Technology: Lack of access holding farmers back

Ekurhuleni farming bids: Parcels of land in Erkhuleni is open to those who wish to conduct agricultural activities. Photo: Supplied/Food For Mzansi

Parcels of council-owned land in Ekurhuleni is open for long-term leasing to farmers or prospective farmers. Photo: Supplied/Food For Mzansi

Smallholder farmers need access to technology and mechanisation to boost their farming potential. Francois le Grange, FarmSol agri-specialist in KZN, says a variety of factors are standing in their way.

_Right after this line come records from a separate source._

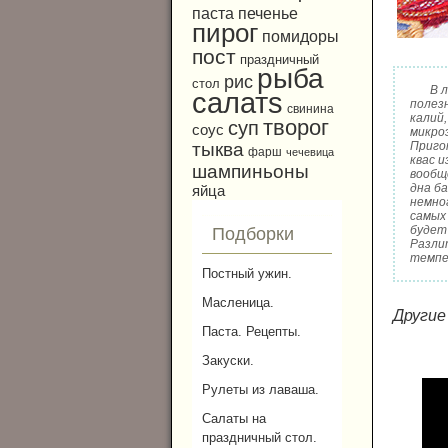
паста
печенье
пирог
помидоры
пост
праздничный
рыба
рис
стол
В 
салатs
полез
свинина
калий,
творог
суп
соус
микро
Приго
тыква
фарш
чечевица
квас и
шампиньоны
вообщ
дна ба
яйца
немног
самых 
будет
Подборки
Разли
темпе
Постный ужин.
Масленица.
Другие
Паста. Рецепты.
Закуски.
Рулеты из лаваша.
Салаты на
праздничный стол.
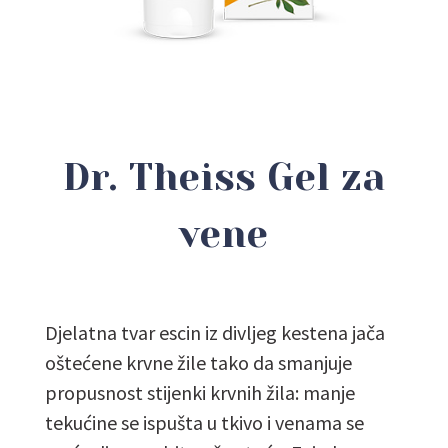
Dr. Theiss Gel za
vene
Djelatna tvar escin iz divljeg kestena jača
oštećene krvne žile tako da smanjuje
propusnost stijenki krvnih žila: manje
tekućine se ispušta u tkivo i venama se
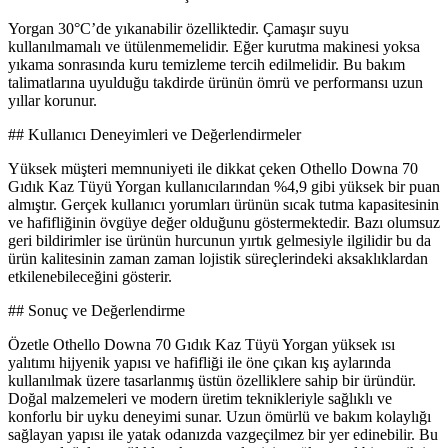
Yorgan 30°C’de yıkanabilir özelliktedir. Çamaşır suyu
kullanılmamalı ve ütülenmemelidir. Eğer kurutma makinesi yoksa
yıkama sonrasında kuru temizleme tercih edilmelidir. Bu bakım
talimatlarına uyulduğu takdirde ürünün ömrü ve performansı uzun
yıllar korunur.
## Kullanıcı Deneyimleri ve Değerlendirmeler
Yüksek müşteri memnuniyeti ile dikkat çeken Othello Downa 70
Gıdık Kaz Tüyü Yorgan kullanıcılarından %4,9 gibi yüksek bir puan
almıştır. Gerçek kullanıcı yorumları ürünün sıcak tutma kapasitesinin
ve hafifliğinin övgüye değer olduğunu göstermektedir. Bazı olumsuz
geri bildirimler ise ürünün hurcunun yırtık gelmesiyle ilgilidir bu da
ürün kalitesinin zaman zaman lojistik süreçlerindeki aksaklıklardan
etkilenebileceğini gösterir.
## Sonuç ve Değerlendirme
Özetle Othello Downa 70 Gıdık Kaz Tüyü Yorgan yüksek ısı
yalıtımı hijyenik yapısı ve hafifliği ile öne çıkan kış aylarında
kullanılmak üzere tasarlanmış üstün özelliklere sahip bir üründür.
Doğal malzemeleri ve modern üretim teknikleriyle sağlıklı ve
konforlu bir uyku deneyimi sunar. Uzun ömürlü ve bakım kolaylığı
sağlayan yapısı ile yatak odanızda vazgeçilmez bir yer edinebilir. Bu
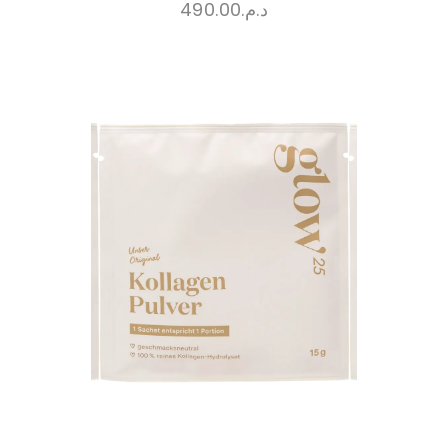
490.00
د.م.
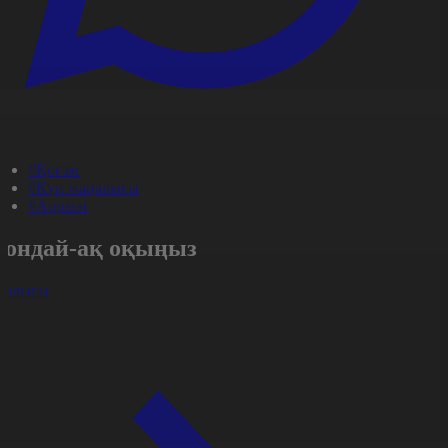
#Қоғам
#Күн жаңалығы
#Aqparat
Сондай-ақ оқыңыз
арлығы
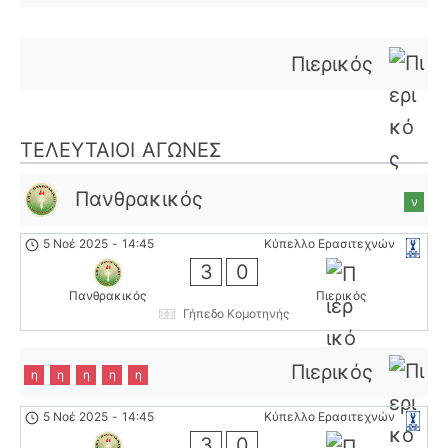
Πιερικός
ΤΕΛΕΥΤΑΊΟΙ ΑΓΏΝΕΣ
Πανθρακικός
ν
5 Νοέ 2025
-
14:45
Κύπελλο Ερασιτεχνών
3
0
Πανθρακικός
Πιερικός
Γήπεδο Κομοτηνής
Πιερικός
η
η
η
η
η
5 Νοέ 2025
-
14:45
Κύπελλο Ερασιτεχνών
3
0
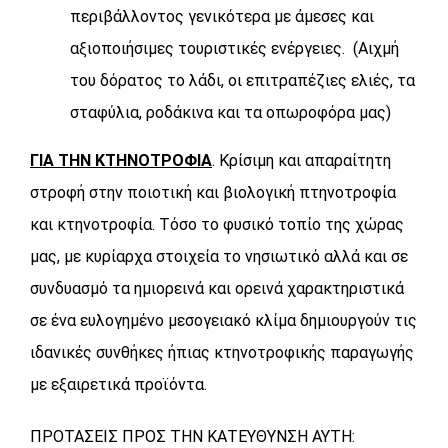
περιβάλλοντος γενικότερα με άμεσες και
αξιοποιήσιμες τουριστικές ενέργειες. (Αιχμή
του δόρατος το λάδι, οι επιτραπέζιες ελιές, τα
σταφύλια, ροδάκινα και τα οπωροφόρα μας)
ΓΙΑ ΤΗΝ ΚΤΗΝΟΤΡΟΦΙΑ
. Κρίσιμη και απαραίτητη
στροφή στην ποιοτική και βιολογική πτηνοτροφία
και κτηνοτροφία. Τόσο το φυσικό τοπίο της χώρας
μας, με κυρίαρχα στοιχεία το νησιωτικό αλλά και σε
συνδυασμό τα ημιορεινά και ορεινά χαρακτηριστικά
σε ένα ευλογημένο μεσογειακό κλίμα δημιουργούν τις
ιδανικές συνθήκες ήπιας κτηνοτροφικής παραγωγής
με εξαιρετικά προϊόντα.
ΠΡΟΤΑΣΕΙΣ ΠΡΟΣ ΤΗΝ ΚΑΤΕΥΘΥΝΣΗ ΑΥΤΗ:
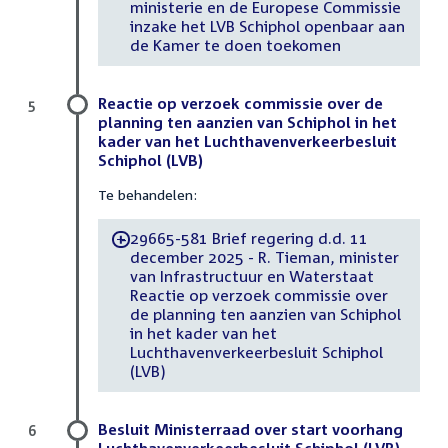
ministerie en de Europese Commissie
inzake het LVB Schiphol openbaar aan
de Kamer te doen toekomen
Reactie op verzoek commissie over de
5
planning ten aanzien van Schiphol in het
kader van het Luchthavenverkeerbesluit
Schiphol (LVB)
Te behandelen:
29665-581 Brief regering d.d. 11
-
december 2025 - R. Tieman, minister
van Infrastructuur en Waterstaat
Reactie op verzoek commissie over
de planning ten aanzien van Schiphol
in het kader van het
Luchthavenverkeerbesluit Schiphol
(LVB)
Besluit Ministerraad over start voorhang
6
Luchthavenverkeerbesluit Schiphol (LVB)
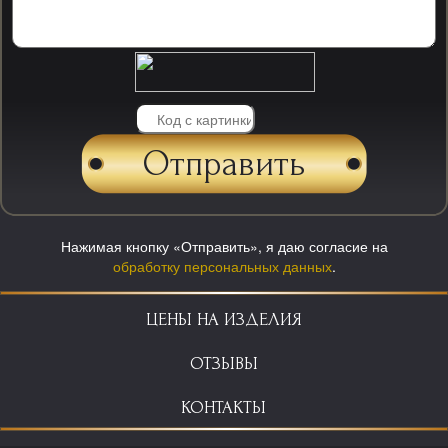
Нажимая кнопку «Отправить», я даю согласие на
обработку персональных данных
.
ЦЕНЫ НА ИЗДЕЛИЯ
ОТЗЫВЫ
КОНТАКТЫ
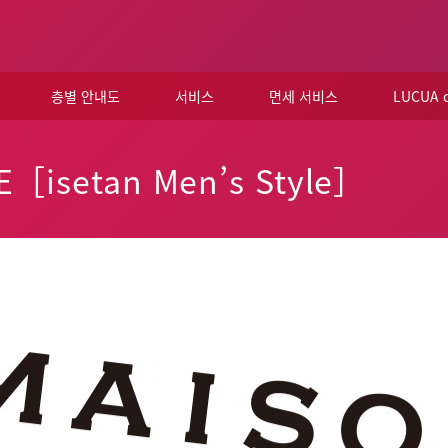
층별 안내도
서비스
면세 서비스
LUCUA
E［isetan Men’s Style］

Smallholder farmers need to embrace the latest mechanisation technology to leap from subsistence and small-scale farming into commercial farming. The latest, biggest mechanisation is not an ultimate requirement or a prerequisite for success, but what is required is appropriate mechanisation that gives smallholders the opportunity to be more precise, efficient and safe. Having technology that pushes these factors will result in higher profitability for that farmer.

The right technology also allows the smallholder to meet the rising demands for food production by efficiently producing as much food as possible in a short space of time. With climate change reducing the farmer’s opportunities to plan, the latest crop monitoring technology becomes vital to avoid huge damage that the farmer could have otherwise prevented early on.

Lack of technological access and skills

The reality is that most smallholder farmers are inhibited from accessing modern technology by both internal and external factors, yet it is these farmers who need access to technological solutions the most. With weather becoming more and more challenging, cost of production going up and farmer profit margins increasingly narrowing, farmers need all the necessary data available to achieve maximum profitability. There are already a number of agronomical platforms in the market which provides insights that allow farmers to improve and maximise their output per hectare.

For new farmers especially, lack of awareness, training and experience play a huge role in the take-on of new technological solutions, and generally how successful their ventures are. More common though, is that the latest technology costs much more than your average smallholder can afford. These high costs, coupled with the low or slow return on their investment, stops the average farmer from quickly adopting technology.

It is important to remember that many smallholder farmers already live from hand to mouth. Their ability to reinvest in their business is severely hampered by their need to survive.

To phrase it differently: Due to a variety of challenges, they simply do not to have enough money left over to put back into their business.

Notwithstanding these challenges, many smallholder farmers also likely lack the relevant skills to manage the latest technologies. Upskilling these farmers should be a major focus in the industry, as very often solutions to their difficulties are relatively easy to provide. Whether they can maximise these solutions, becomes a question of skill. Very often, they do not have the skill.

At FarmSol, we utilise the Climate FieldView platform to support our FarmSol farmers, and as such make FieldView available as a tool to the participating farmers in the programme. Through this platform, the agri-specialists and the farmers work together, sharing critical information needed for clear communication and great field insights to optimise inputs for better crop performance and management. What makes the platform unique, is that not only does it provide useful agronomic insight but it also provides a good user experience.

Ultimately, it is smarter for farmers to include the acquisition of technology into their planning for the future. To grow their businesses into commercial ventures, accessing new technology is crucial.